Chronique

L’art comme on le parle

Le Journal des Arts

Le 27 mars 1998 - 648 mots

Faute d’avoir accédé au registre envié de la nuance, les débats sur l’art d’aujourd’hui tournent court, se résignant désormais à produire un consensus assez vague pour enterrer à jamais Marcel Duchamp et ses questions perverses, sans autre objectif que celui de manifester un âge de raison et de bienséance.

Le badinage peut et doit succéder à l’invective, le patriotisme res­pon­sable à l’esprit de clan. Le dé­sœu­vrement est presque parfait : la querelle était d’autant plus inutile, dit-on en substance, que l’examen aurait dû porter non pas sur les causes internes d’une crise de l’art, mais sur sa valeur d’usage dans un monde dont on a appris à quel point il est désorienté. Finalement, s’impose comme d’elle-même la conclusion qu’une époque a les “produits artistiques” qu’elle mérite ; mais il faut quand même en faire quelque chose, leur trouver un emploi fixe et durable.

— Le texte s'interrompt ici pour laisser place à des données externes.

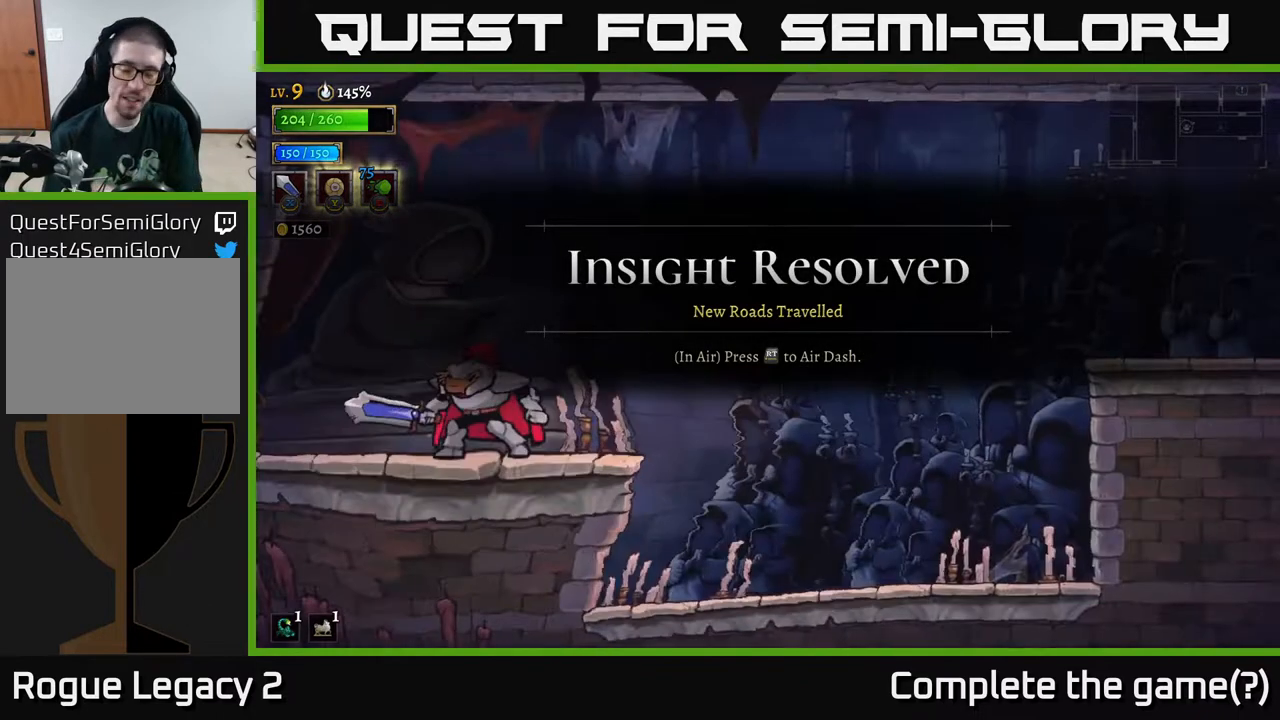
{"buttons": [], "left_stick": "center", "right_stick": "center", "events": []}
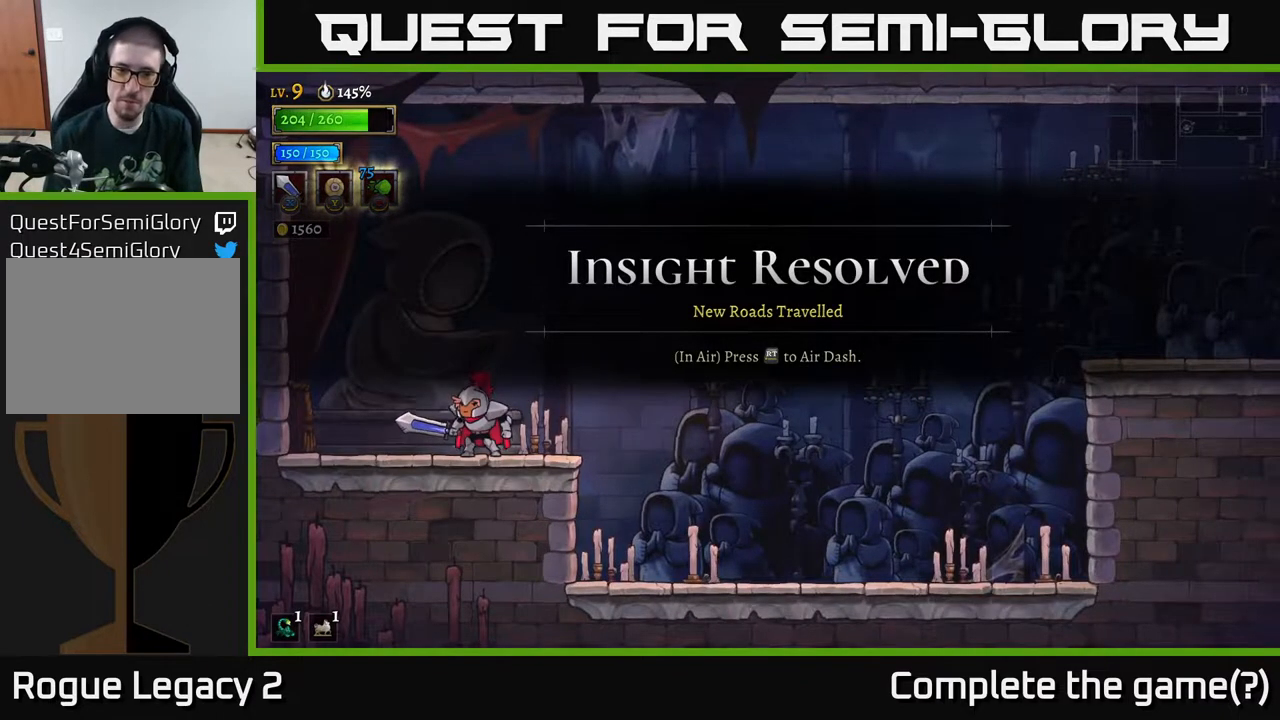
{"buttons": ["A"], "left_stick": "right", "right_stick": "center", "events": [[167, "left_stick", "right"], [467, "A", "down"]]}
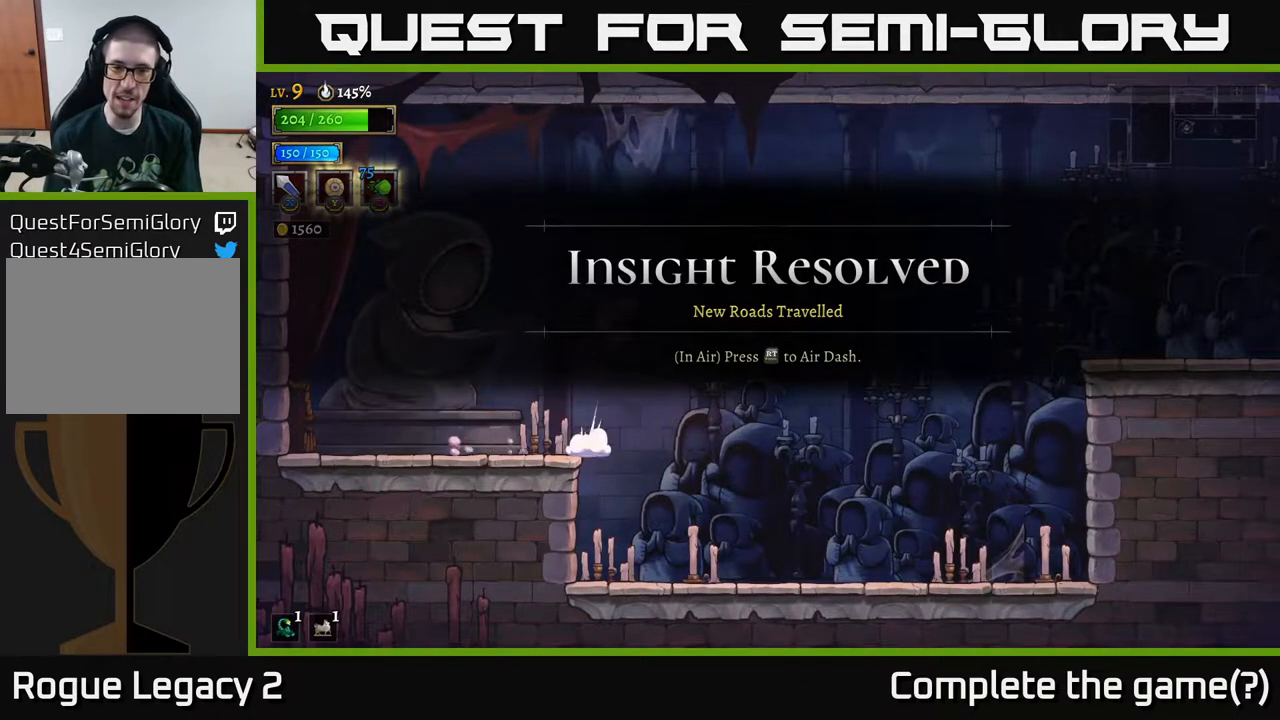
{"buttons": ["A"], "left_stick": "right", "right_stick": "center", "events": []}
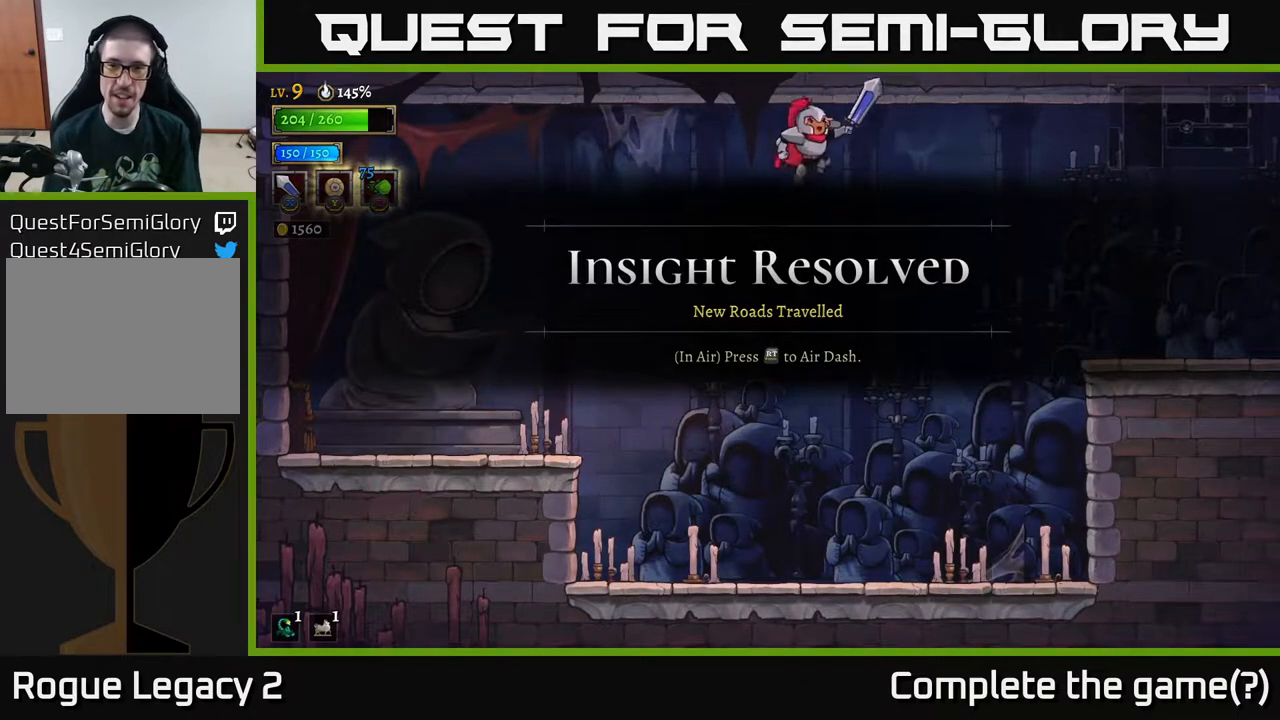
{"buttons": ["R2"], "left_stick": "right", "right_stick": "center", "events": [[267, "R2", "down"], [400, "A", "up"]]}
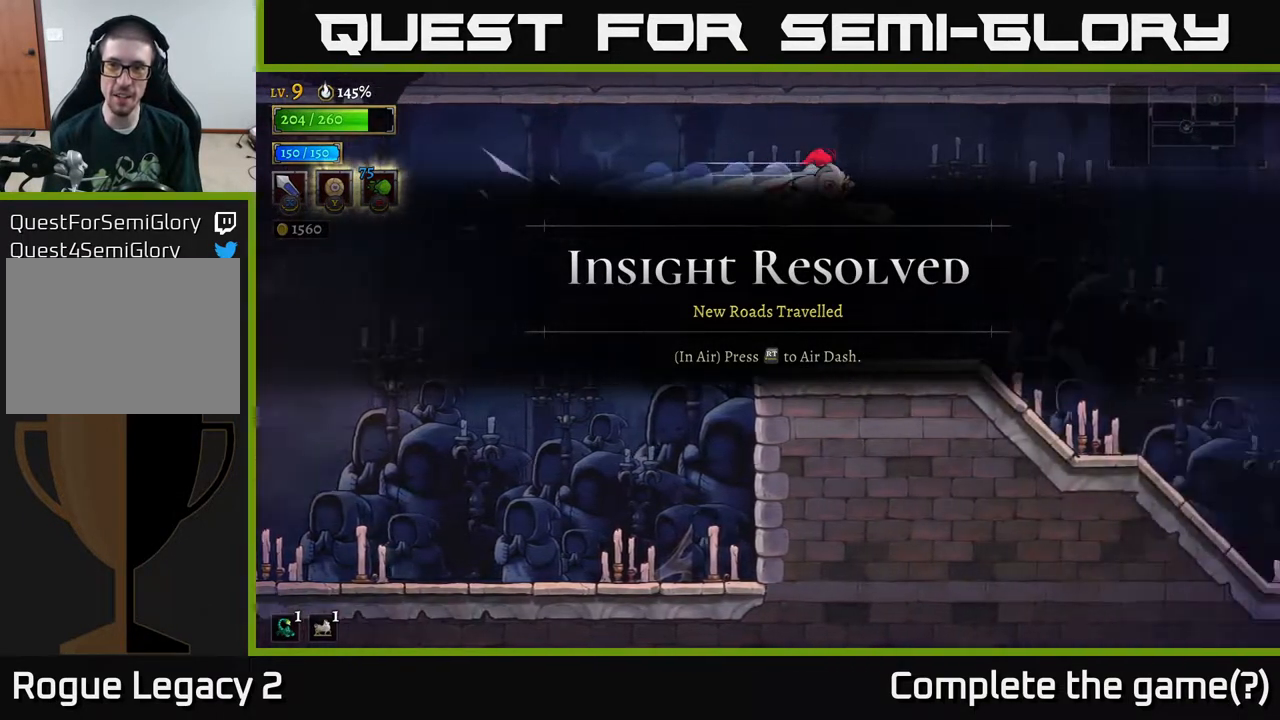
{"buttons": [], "left_stick": "right", "right_stick": "center", "events": [[267, "R2", "up"], [283, "left_stick", "center"], [400, "left_stick", "right"]]}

Le système républicain y pourvoira par tout moyen adapté.

Depuis le ministère de la Culture, Catherine Trautmann promet alors, dans une réconfortante conférence de presse, un accès facilité et égalitaire aux musées et aux théâtres, assume, dans un esprit farouchement constitutionnel, la réalité d’un “droit à la culture” qui risque de prendre les allures d’un devoir social. Le langage politique se croit assez sophistiqué et performant pour que l’écart entre la déclaration d’intention et les faits s’amenuise jusqu’à être réputée infime. Et, d’une certaine façon, c’est effectivement le cas dans une Répu­blique des arts et des lettres anxieuse de renouer avec des valeurs identifiables comme avec le bon sens de l’économie de marché. Que l’art soit bon ou mauvais importe d’autant moins que sociologues et historiens nous assurent que les critères ont disparu comme d’antiques préjugés et ne reviendront pas de sitôt : le volontarisme moyen dont les responsables culturels sont doués peut certainement venir à bout d’une “approche qualitative” et revigorer une fiction qu’il serait périlleux de remettre en cause.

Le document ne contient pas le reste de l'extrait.